Я выпил совсем немного, однако отдельные слова, казалось, доносились издалека, сквозь легкий неуловимый кейф, какой обычно наступает в поздние ночные часы, когда табачный дым, женский смех и звуки канкана обволакивают вас особенно плотно.
Каким образом здесь, среди цыган, кек-уока и шампанского, мог возникнуть разговор о вещах фантастических?
Правда, лорд Хоуплес утверждал, что такое братство существует на самом деле — его члены, покойники или спящие летаргическим сном, принадлежали когда-то к высшему кругу, для всех живых людей они давно мертвы, лежат на кладбище в своих склепах, и их имена и даты смерти высечены на надгробных плитах. В действительности же, скованные вечной каталепсией, они находятся где-то в городе, в стенах какого-то древнего здания, — бесчувственные и нетленные, покоятся в особых выдвижных ящиках под охраной горбатого слуги в башмаках с пряжками и в напудренном парике, которого зовут «залатанным Ароном». В определенные ночи у них на губах проступает матовое фосфоресцирующее свечение, которое служит горбуну знаком к началу таинственной процедуры на шейных позвонках этих лжемертвецов.
Теперь они, сбросив ненадолго оковы мертвого сна, могут свободно предаваться порокам большого города. С той исступленной жадностью, которая немыслима даже для самых рафинированных либертинов.
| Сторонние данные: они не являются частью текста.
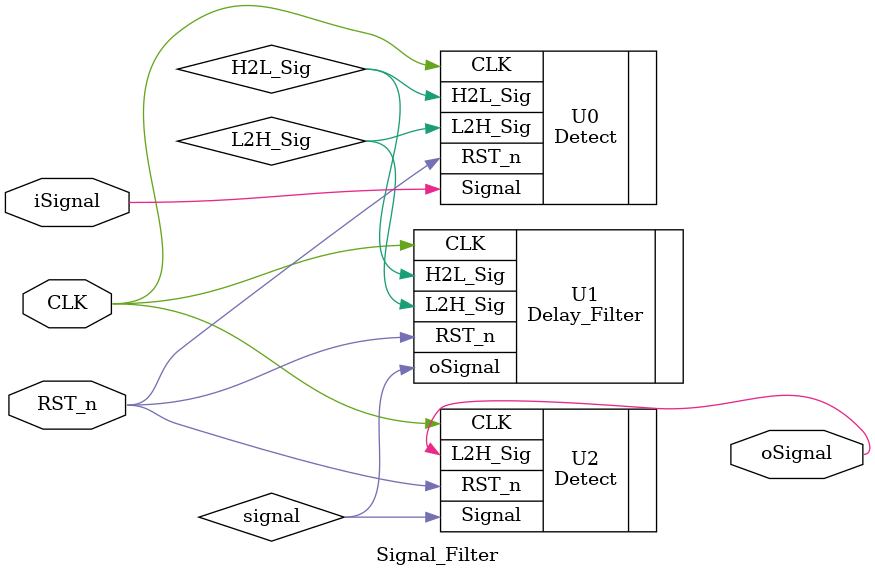
<source format=v>
module Signal_Filter #(parameter FILTER_NUM = 10)(CLK,RST_n,iSignal,oSignal);

input CLK;//Ê¹ÓÃÊ±ÖÓÎªPLL±¶ÆµºóµÄ100MHz×÷ÎªÑÓÊ±¹ýÂËÊ±ÖÓ£¬
input RST_n;
input iSignal;
output oSignal;

/**************************************************************/
wire H2L_Sig;
wire L2H_Sig;

         Detect  U0
		 (
		     .CLK(CLK),
			  .RST_n(RST_n),
			  .Signal(iSignal),//input from top
			  .H2L_Sig(H2L_Sig),//output to U1
			  .L2H_Sig(L2H_Sig)//output to U1
		 );
wire signal;		 
		 Delay_Filter  #(.NUM(FILTER_NUM)) U1
		 (
		     .CLK(CLK),
			  .RST_n(RST_n),
			  .H2L_Sig(H2L_Sig),//from U0
			  .L2H_Sig(L2H_Sig),//from U0
			  .oSignal(signal)//output to U2
		 );
		 Detect  U2
		 (
		     .CLK(CLK),
			  .RST_n(RST_n),
			  .Signal(signal),//input from U1
			  .L2H_Sig(oSignal)//output to top
		 );


endmodule

</source>
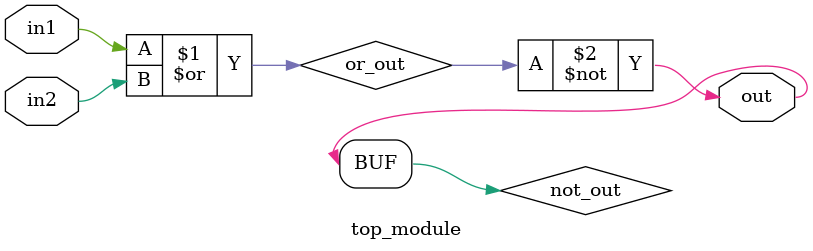
<source format=sv>
module top_module (
	input in1,
	input in2,
	output logic out
);

	// Use a wire to hold the logical OR of the two input signals
	wire or_out;
	assign or_out = in1 | in2;

	// Use a wire to hold the logical negation of the logical OR
	wire not_out;
	assign not_out = ~or_out;

	// Assign the output signal
	assign out = not_out;

endmodule

</source>
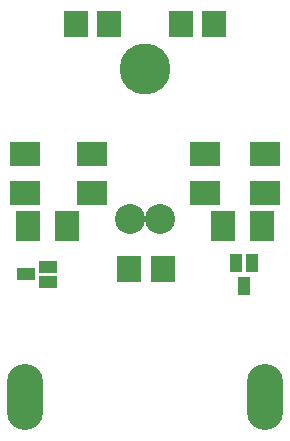
<source format=gts>
G04 (created by PCBNEW (2013-07-07 BZR 4022)-stable) date 23/08/2014 11:16:52*
%MOIN*%
G04 Gerber Fmt 3.4, Leading zero omitted, Abs format*
%FSLAX34Y34*%
G01*
G70*
G90*
G04 APERTURE LIST*
%ADD10C,0.00590551*%
%ADD11C,0.1*%
%ADD12O,0.12X0.22*%
%ADD13R,0.0594X0.0436*%
%ADD14R,0.0436X0.0594*%
%ADD15R,0.08X0.1*%
%ADD16R,0.1X0.08*%
%ADD17R,0.0829X0.0909*%
%ADD18C,0.17*%
G04 APERTURE END LIST*
G54D10*
G54D11*
X36000Y-36500D03*
X37000Y-36500D03*
G54D12*
X32500Y-42450D03*
X40500Y-42450D03*
G54D13*
X33274Y-38094D03*
X33274Y-38606D03*
X32526Y-38350D03*
G54D14*
X39544Y-37976D03*
X40056Y-37976D03*
X39800Y-38724D03*
G54D15*
X32600Y-36750D03*
X33900Y-36750D03*
X40400Y-36750D03*
X39100Y-36750D03*
G54D16*
X32500Y-34350D03*
X32500Y-35650D03*
X34750Y-34350D03*
X34750Y-35650D03*
X38500Y-34350D03*
X38500Y-35650D03*
X40500Y-34350D03*
X40500Y-35650D03*
G54D17*
X35981Y-38180D03*
X37099Y-38180D03*
G54D18*
X36500Y-31500D03*
G54D17*
X35309Y-30000D03*
X34191Y-30000D03*
X37691Y-30000D03*
X38809Y-30000D03*
M02*

</source>
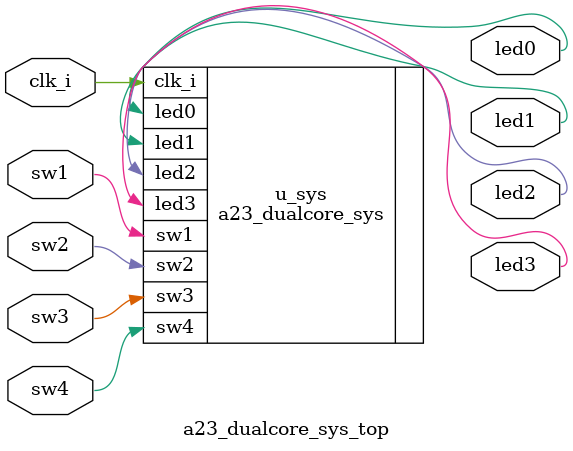
<source format=sv>
/****************************************************************************
 * a23_dualcore_sys_top.sv
 ****************************************************************************/
`include "axi4_if_macros.svh"

/**
 * Module: a23_dualcore_sys_top
 * 
 * TODO: Add module documentation
 */
module a23_dualcore_sys_top #(
		parameter int CLK_PERIOD = 10,
		parameter int UART_BAUD = 7372800
		) (
		input			clk_i,
		input			sw1,
		input			sw2,
		input			sw3,
		input			sw4,
		output			led0,
		output			led1,
		output			led2,
		output			led3
		);
	
	a23_dualcore_sys #(
			.CLK_PERIOD(CLK_PERIOD),
			.UART_BAUD(UART_BAUD)
		) u_sys (
			.clk_i(clk_i),
			.sw1(sw1),
			.sw2(sw2),
			.sw3(sw3),
			.sw4(sw4),
			.led0(led0),
			.led1(led1),
			.led2(led2),
			.led3(led3)
		);

endmodule


</source>
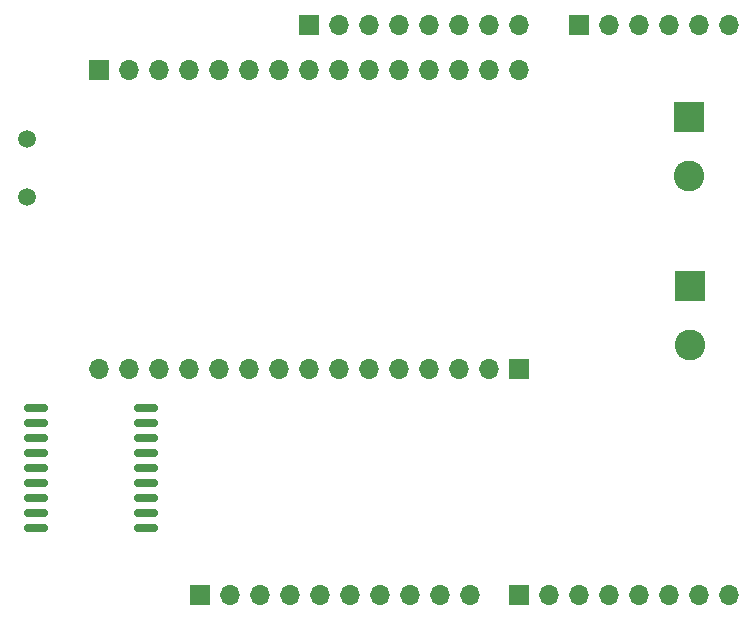
<source format=gbr>
%TF.GenerationSoftware,KiCad,Pcbnew,8.0.2*%
%TF.CreationDate,2024-05-23T15:50:06-04:00*%
%TF.ProjectId,ORA_Arduino_ESP_CAN_Shield_Rev_1.1,4f52415f-4172-4647-9569-6e6f5f455350,rev?*%
%TF.SameCoordinates,Original*%
%TF.FileFunction,Soldermask,Bot*%
%TF.FilePolarity,Negative*%
%FSLAX46Y46*%
G04 Gerber Fmt 4.6, Leading zero omitted, Abs format (unit mm)*
G04 Created by KiCad (PCBNEW 8.0.2) date 2024-05-23 15:50:06*
%MOMM*%
%LPD*%
G01*
G04 APERTURE LIST*
G04 Aperture macros list*
%AMRoundRect*
0 Rectangle with rounded corners*
0 $1 Rounding radius*
0 $2 $3 $4 $5 $6 $7 $8 $9 X,Y pos of 4 corners*
0 Add a 4 corners polygon primitive as box body*
4,1,4,$2,$3,$4,$5,$6,$7,$8,$9,$2,$3,0*
0 Add four circle primitives for the rounded corners*
1,1,$1+$1,$2,$3*
1,1,$1+$1,$4,$5*
1,1,$1+$1,$6,$7*
1,1,$1+$1,$8,$9*
0 Add four rect primitives between the rounded corners*
20,1,$1+$1,$2,$3,$4,$5,0*
20,1,$1+$1,$4,$5,$6,$7,0*
20,1,$1+$1,$6,$7,$8,$9,0*
20,1,$1+$1,$8,$9,$2,$3,0*%
G04 Aperture macros list end*
%ADD10R,1.700000X1.700000*%
%ADD11O,1.700000X1.700000*%
%ADD12RoundRect,0.150000X0.875000X0.150000X-0.875000X0.150000X-0.875000X-0.150000X0.875000X-0.150000X0*%
%ADD13R,2.600000X2.600000*%
%ADD14C,2.600000*%
%ADD15C,1.500000*%
G04 APERTURE END LIST*
D10*
%TO.C,Digital_1*%
X42560000Y-73580000D03*
D11*
X45100000Y-73580000D03*
X47640000Y-73580000D03*
X50180000Y-73580000D03*
X52720000Y-73580000D03*
X55260000Y-73580000D03*
X57800000Y-73580000D03*
X60340000Y-73580000D03*
X62880000Y-73580000D03*
X65420000Y-73580000D03*
%TD*%
D10*
%TO.C,Power_1*%
X51715000Y-25320000D03*
D11*
X54255000Y-25320000D03*
X56795000Y-25320000D03*
X59335000Y-25320000D03*
X61875000Y-25320000D03*
X64415000Y-25320000D03*
X66955000Y-25320000D03*
X69495000Y-25320000D03*
%TD*%
D10*
%TO.C,Analog_1*%
X74570000Y-25310000D03*
D11*
X77110000Y-25310000D03*
X79650000Y-25310000D03*
X82190000Y-25310000D03*
X84730000Y-25310000D03*
X87270000Y-25310000D03*
%TD*%
D10*
%TO.C,Digital_2*%
X69490000Y-73580000D03*
D11*
X72030000Y-73580000D03*
X74570000Y-73580000D03*
X77110000Y-73580000D03*
X79650000Y-73580000D03*
X82190000Y-73580000D03*
X84730000Y-73580000D03*
X87270000Y-73580000D03*
%TD*%
D12*
%TO.C,U2*%
X37975000Y-57730000D03*
X37975000Y-59000000D03*
X37975000Y-60270000D03*
X37975000Y-61540000D03*
X37975000Y-62810000D03*
X37975000Y-64080000D03*
X37975000Y-65350000D03*
X37975000Y-66620000D03*
X37975000Y-67890000D03*
X28675000Y-67890000D03*
X28675000Y-66620000D03*
X28675000Y-65350000D03*
X28675000Y-64080000D03*
X28675000Y-62810000D03*
X28675000Y-61540000D03*
X28675000Y-60270000D03*
X28675000Y-59000000D03*
X28675000Y-57730000D03*
%TD*%
D10*
%TO.C,EN_1*%
X69530000Y-54460000D03*
D11*
X66990000Y-54460000D03*
X64450000Y-54460000D03*
X61910000Y-54460000D03*
X59370000Y-54460000D03*
X56830000Y-54460000D03*
X54290000Y-54460000D03*
X51750000Y-54460000D03*
X49210000Y-54460000D03*
X46670000Y-54460000D03*
X44130000Y-54460000D03*
X41590000Y-54460000D03*
X39050000Y-54460000D03*
X36510000Y-54460000D03*
X33970000Y-54460000D03*
%TD*%
D13*
%TO.C,J1*%
X83990000Y-47420000D03*
D14*
X83990000Y-52420000D03*
%TD*%
D13*
%TO.C,J2*%
X83940000Y-33110000D03*
D14*
X83940000Y-38110000D03*
%TD*%
D10*
%TO.C,BOOT_1*%
X33970000Y-29110000D03*
D11*
X36510000Y-29110000D03*
X39050000Y-29110000D03*
X41590000Y-29110000D03*
X44130000Y-29110000D03*
X46670000Y-29110000D03*
X49210000Y-29110000D03*
X51750000Y-29110000D03*
X54290000Y-29110000D03*
X56830000Y-29110000D03*
X59370000Y-29110000D03*
X61910000Y-29110000D03*
X64450000Y-29110000D03*
X66990000Y-29110000D03*
X69530000Y-29110000D03*
%TD*%
D15*
%TO.C,Y1*%
X27865000Y-39870000D03*
X27865000Y-34990000D03*
%TD*%
M02*

</source>
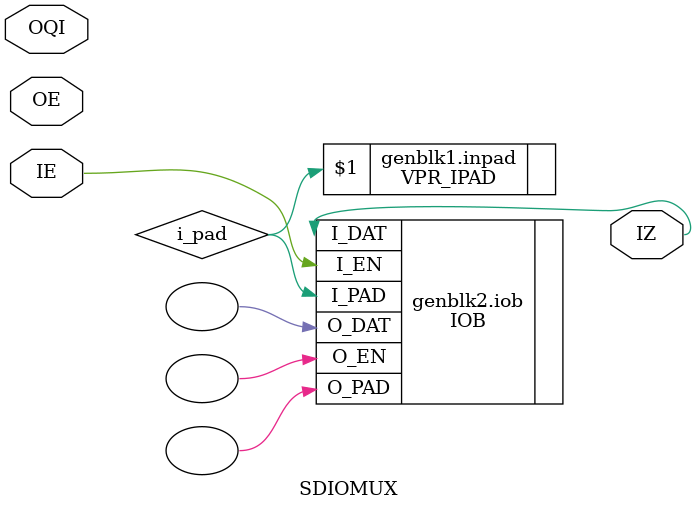
<source format=v>
`include "../vpr_pad/vpr_ipad.sim.v"
`include "../vpr_pad/vpr_opad.sim.v"
`include "../iob/iob.sim.v"

(* MODES="INPUT;OUTPUT;INOUT" *)
module SDIOMUX(
    input  wire IE,
    input  wire OQI,
    input  wire OE,
    output wire IZ
);

    parameter MODE = "INPUT";

    (* pack="IPAD_TO_IBUF" *)
    wire i_pad;

    (* pack="OBUF_TO_OPAD" *)
    wire o_pad;

    // Input or inout mode
    generate if (MODE == "INPUT" || MODE == "INOUT") begin

        (* keep *)
        VPR_IPAD inpad(i_pad);

    // Output or inout mode
    end else if (MODE == "OUTPUT" || MODE == "INOUT") begin

        (* keep *)
        VPR_OPAD outpad(o_pad);

    end endgenerate


    // IO buffer
    generate if (MODE == "INPUT") begin

        (* keep *)
        IOB iob(
            .I_PAD(i_pad),
            .I_DAT(IZ),
            .I_EN (IE),
            .O_PAD(),
            .O_DAT(),
            .O_EN ()
        );

    end else if (MODE == "OUTPUT") begin
    
        (* keep *)
        IOB iob(
            .I_PAD(),
            .I_DAT(),
            .I_EN (),
            .O_PAD(o_pad),
            .O_DAT(OQI),
            .O_EN (OE)
        );

    end else if (MODE == "INOUT") begin
    
        (* keep *)
        IOB iob(
            .I_PAD(i_pad),
            .I_DAT(IZ),
            .I_EN (IE),
            .O_PAD(o_pad),
            .O_DAT(OQI),
            .O_EN (OE)
        );

    end endgenerate

endmodule

</source>
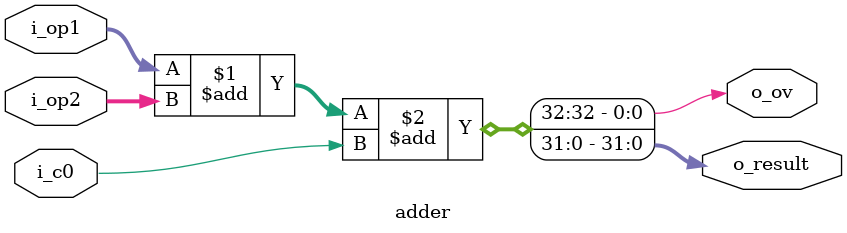
<source format=v>
`timescale 1ns / 1ps

module adder(i_op1, i_op2, i_c0, o_result, o_ov);

	input signed [31:0] i_op1, i_op2;
	input i_c0;
	output signed [31:0] o_result;
	output o_ov;
	
	assign {o_ov, o_result} = i_op1 + i_op2 + i_c0;
  
endmodule

</source>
Жизненную энергию они либо крадут, обогащаясь за счет нервного зуда толпы, либо вампирически, наподобие клещей, всасываются в какого-нибудь пресыщенного распутника, душа которого уже не способна сопротивляться. У этого клуба, который носит странное имя Аманита, есть свои заседания, устав и строгий регламент приема новых членов. Но все это скрыто непроницаемым покровом тайны.
Конец я не расслышал, слишком громко взвизгнул избитый уличный мотив:
Да, да, да, Клара,
ты без обмана.
Трала, трала, трала,
тра-лалала-ла.
Этот неоконченный рассказ, как все искалеченное и уродливое, производил тягостное впечатление, а парочка мулатов, которая выворачивала суставы в каком-то негритянском канкане, только усиливала его.
Здесь, в ночном ресторане, среди размалеванных уличных проституток, кельнеров с бритыми затылками и набриолиненных сутенеров с их непременными подковами на счастье, история эта казалась мне каким-то жутким порождением кривого зеркала.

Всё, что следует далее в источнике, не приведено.